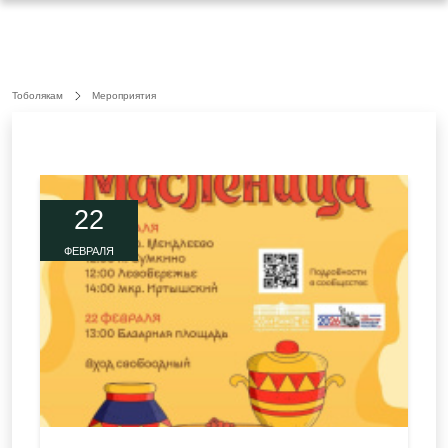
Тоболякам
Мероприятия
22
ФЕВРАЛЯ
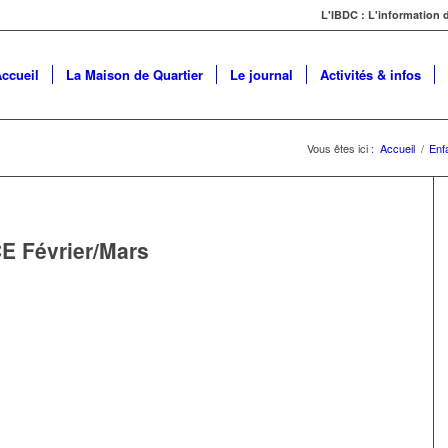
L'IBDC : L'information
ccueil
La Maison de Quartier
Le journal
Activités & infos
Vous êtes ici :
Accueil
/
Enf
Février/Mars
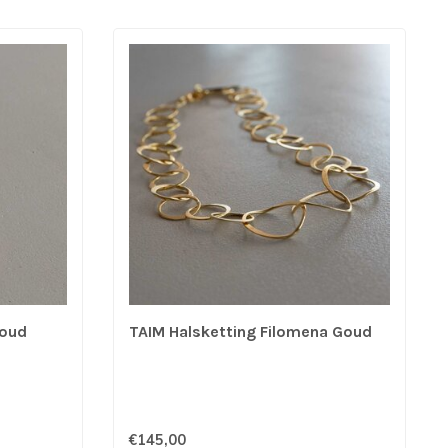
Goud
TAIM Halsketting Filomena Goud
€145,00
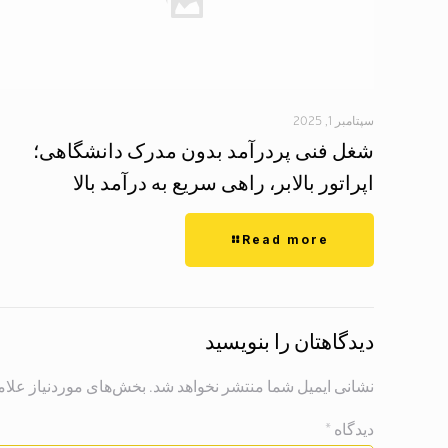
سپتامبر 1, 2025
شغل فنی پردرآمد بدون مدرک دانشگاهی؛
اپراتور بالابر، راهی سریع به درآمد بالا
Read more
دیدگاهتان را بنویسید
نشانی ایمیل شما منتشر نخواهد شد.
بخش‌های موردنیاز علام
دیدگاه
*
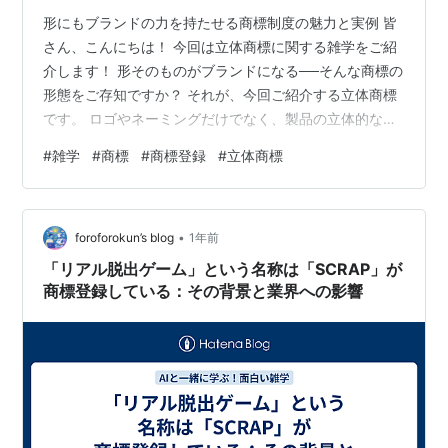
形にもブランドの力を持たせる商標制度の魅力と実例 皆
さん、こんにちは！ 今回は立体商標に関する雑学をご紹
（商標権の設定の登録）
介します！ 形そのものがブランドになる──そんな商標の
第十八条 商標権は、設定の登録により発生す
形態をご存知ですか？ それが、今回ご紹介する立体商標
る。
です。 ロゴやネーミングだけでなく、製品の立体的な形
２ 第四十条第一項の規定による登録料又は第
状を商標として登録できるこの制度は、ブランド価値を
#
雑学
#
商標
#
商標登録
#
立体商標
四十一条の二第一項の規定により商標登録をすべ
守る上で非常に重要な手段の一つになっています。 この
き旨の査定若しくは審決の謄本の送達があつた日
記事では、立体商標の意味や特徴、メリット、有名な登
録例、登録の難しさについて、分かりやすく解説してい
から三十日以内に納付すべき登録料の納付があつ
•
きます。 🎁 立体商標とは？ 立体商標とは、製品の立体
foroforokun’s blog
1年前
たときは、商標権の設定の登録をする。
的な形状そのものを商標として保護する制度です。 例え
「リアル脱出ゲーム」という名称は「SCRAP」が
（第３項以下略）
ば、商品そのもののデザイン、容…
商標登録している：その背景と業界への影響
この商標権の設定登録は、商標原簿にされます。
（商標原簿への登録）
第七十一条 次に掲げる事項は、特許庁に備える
################
» Exercise prompt
Working from the entries above, filter out every line that lacks "Goud" and copy what remains.

» Exercise solution
Goud
TAIM Halsketting Filomena Goud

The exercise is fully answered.